Coordinate annotation records
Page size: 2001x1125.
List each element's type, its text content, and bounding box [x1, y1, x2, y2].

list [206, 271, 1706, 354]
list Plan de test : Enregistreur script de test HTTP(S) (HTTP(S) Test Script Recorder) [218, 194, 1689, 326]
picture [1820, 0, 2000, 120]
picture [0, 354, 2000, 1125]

- [SET PROBLEM]:
Write out these lines again, replacing "bounding box" with "enclosing box" and leaving all else as it is.

- [EXERCISE ANSWER]:
Page size: 2001x1125.
List each element's type, its text content, and enclosing box [x1, y1, x2, y2].

list [206, 271, 1706, 354]
list Plan de test : Enregistreur script de test HTTP(S) (HTTP(S) Test Script Recorder) [218, 194, 1689, 326]
picture [1820, 0, 2000, 120]
picture [0, 354, 2000, 1125]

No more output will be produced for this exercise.